J'ai vu ce film le mardi 28 janvier 2014, au St Saint-André-des-Arts.
Ce film a été couronné par le Lion d'Or à Venise (en 1986) et illustre les vers extraits d'un poème d'Arthur Rimbaud « Ah ! que le temps vienne / Où les cœurs s'éprennent », dans la « Chanson de la plus haute tour ». C'est la seule attache littéraire car les dialogues ne sont guère écrits, Rohmer ayant demandé à ses comédiens d'improviser les scènes et les dialogues au fil des prises. Les textes ne sont donc pas ciselés comme d'habitude chez lui, mais c'est une autre saveur qui est proposée, celle de la spontanéité. Le film s’est construit au fur et à mesure du tournage. Le titre est une allusion à un phénomène optique et atmosphérique : le dernier rayon émit par le soleil couchant au bord de l'océan, qui peut prendre l'aspect d'un éclair vert par temps clair. Il permettrait, selon un groupe de personnes qui en discutent dans une scène du film, de « lire dans ses propres sentiments et dans les sentiments d’autrui» au moment où on assiste à son apparition.

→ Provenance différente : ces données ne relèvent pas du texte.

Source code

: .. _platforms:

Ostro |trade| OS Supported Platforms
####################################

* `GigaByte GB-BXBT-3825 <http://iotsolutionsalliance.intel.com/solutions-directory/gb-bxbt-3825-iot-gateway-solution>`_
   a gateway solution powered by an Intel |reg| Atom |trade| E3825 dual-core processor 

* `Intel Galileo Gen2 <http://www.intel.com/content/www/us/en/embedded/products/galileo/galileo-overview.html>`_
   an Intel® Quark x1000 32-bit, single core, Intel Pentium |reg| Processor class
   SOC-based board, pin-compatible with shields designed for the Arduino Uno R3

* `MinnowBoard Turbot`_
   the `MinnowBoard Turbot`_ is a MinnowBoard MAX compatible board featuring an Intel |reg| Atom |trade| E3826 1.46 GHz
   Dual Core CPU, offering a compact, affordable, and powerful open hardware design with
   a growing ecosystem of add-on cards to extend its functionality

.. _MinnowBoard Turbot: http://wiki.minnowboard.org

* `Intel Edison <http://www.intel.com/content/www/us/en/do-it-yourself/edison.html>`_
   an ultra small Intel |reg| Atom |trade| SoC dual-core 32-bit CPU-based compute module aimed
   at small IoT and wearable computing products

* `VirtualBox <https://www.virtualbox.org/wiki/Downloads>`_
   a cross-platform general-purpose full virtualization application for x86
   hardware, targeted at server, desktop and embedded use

Le personnage principal est campé par Marie Rivière, qui interprète Delphine, secrétaire à Paris. Elle voit son projet de vacances en Grèce tomber à l'eau lorsque l'amie avec qui elle devait partir se décommande au dernier moment. Nous la suivons de Paris à Cherbourg, puis de Paris à Biarritz dans sa recherche vaine d'une nouvelle destination, car elle ne se plait nulle part ni avec qui que ce soit. Elle vient de vivre une séparation et continue de rêver au grand amour, souffrant et se plaignant continuellement de sa solitude. Velléitaire et tourmentée, elle se comporte tout au long du film de manière à renforcer cette solitude et à s'y morfondre, s’empêtrant dans ses contradictions. Chacune de ses rencontres l’incite à une réflexion nouvelle. Chacun l’appelle en effet à vivre de façon plus simple et décontractée, pour qu'elle s’offre aux opportunités de la vie dans ce qu’elles peuvent proposer de savoureux. Il y a quelques scènes de drague hilarantes, lorsque les comédiens improvisent des jeux de séduction joyeux et frais.

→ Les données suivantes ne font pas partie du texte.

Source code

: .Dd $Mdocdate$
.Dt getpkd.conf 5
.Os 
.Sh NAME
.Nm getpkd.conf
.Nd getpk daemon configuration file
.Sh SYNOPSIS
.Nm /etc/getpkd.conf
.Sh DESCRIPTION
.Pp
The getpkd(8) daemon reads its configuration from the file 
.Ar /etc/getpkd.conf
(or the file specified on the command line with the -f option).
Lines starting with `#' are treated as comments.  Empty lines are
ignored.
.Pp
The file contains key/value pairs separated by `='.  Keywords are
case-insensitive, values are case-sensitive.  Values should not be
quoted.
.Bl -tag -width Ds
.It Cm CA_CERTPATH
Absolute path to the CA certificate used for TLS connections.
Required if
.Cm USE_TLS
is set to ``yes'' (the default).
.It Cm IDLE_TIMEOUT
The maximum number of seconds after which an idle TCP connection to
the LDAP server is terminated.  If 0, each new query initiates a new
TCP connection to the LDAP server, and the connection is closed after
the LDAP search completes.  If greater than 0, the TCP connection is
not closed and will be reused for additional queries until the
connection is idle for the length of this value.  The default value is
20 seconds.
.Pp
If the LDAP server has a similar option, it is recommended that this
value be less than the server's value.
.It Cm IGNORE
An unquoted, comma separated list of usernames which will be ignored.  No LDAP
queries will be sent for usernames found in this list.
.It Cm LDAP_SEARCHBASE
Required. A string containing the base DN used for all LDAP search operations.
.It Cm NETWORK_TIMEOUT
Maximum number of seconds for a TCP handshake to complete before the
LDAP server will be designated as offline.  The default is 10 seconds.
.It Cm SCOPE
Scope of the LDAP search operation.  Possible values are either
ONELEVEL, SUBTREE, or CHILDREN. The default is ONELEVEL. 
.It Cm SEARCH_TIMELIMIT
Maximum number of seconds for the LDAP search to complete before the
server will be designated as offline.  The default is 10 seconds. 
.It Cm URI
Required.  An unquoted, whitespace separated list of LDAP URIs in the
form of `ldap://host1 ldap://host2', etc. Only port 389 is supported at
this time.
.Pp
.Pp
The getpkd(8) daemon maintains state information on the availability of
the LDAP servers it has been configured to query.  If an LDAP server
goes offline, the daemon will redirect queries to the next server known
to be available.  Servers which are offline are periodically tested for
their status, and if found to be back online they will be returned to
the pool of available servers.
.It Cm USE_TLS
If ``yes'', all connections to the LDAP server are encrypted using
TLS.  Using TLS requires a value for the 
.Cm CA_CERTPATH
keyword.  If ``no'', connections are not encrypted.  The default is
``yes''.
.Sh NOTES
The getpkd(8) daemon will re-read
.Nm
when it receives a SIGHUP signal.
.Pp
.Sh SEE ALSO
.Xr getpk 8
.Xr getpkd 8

Mais Delphine reste une romantique convaincue qui déclare préférer l’authenticité de la solitude dans laquelle la place son attente d’un amour vrai à la tristesse encore plus grande qui pourrait la submerger si elle se laissait aller à une rencontre d’une nuit.
Elle apprend toutefois à s’abandonner au hasard mais à son rythme, à écouter son intuition et à détecter les signaux qui jalonnent son parcours : des cartes à jouer, une enseigne d’un magasin… Pour elle, tous ces signes signifient qu’elle est sur la bonne voie et rencontrera le vrai et authentique amour. Après tout, le plus important dans la vie n’est-il pas de savoir rester ferme face aux injonctions de son entourage et de rester fidèle à soi et à ses intuitions, même si celles-ci la placent en total décalage par rapport à ce que lui souffle la société ? Il s’agit d’un apprentissage délicat qui la conduit à évoluer et à s’ouvrir tout en se respectant. Eric Rohmer nous décrit les hésitations puis les certitudes de son héroïne dans des teintes fraîches et précises, pour composer avec précision le paysage sentimental d’une jeune femme encore à la découverte d’elle-même et de sa place dans les jeux de la vie et de la séduction.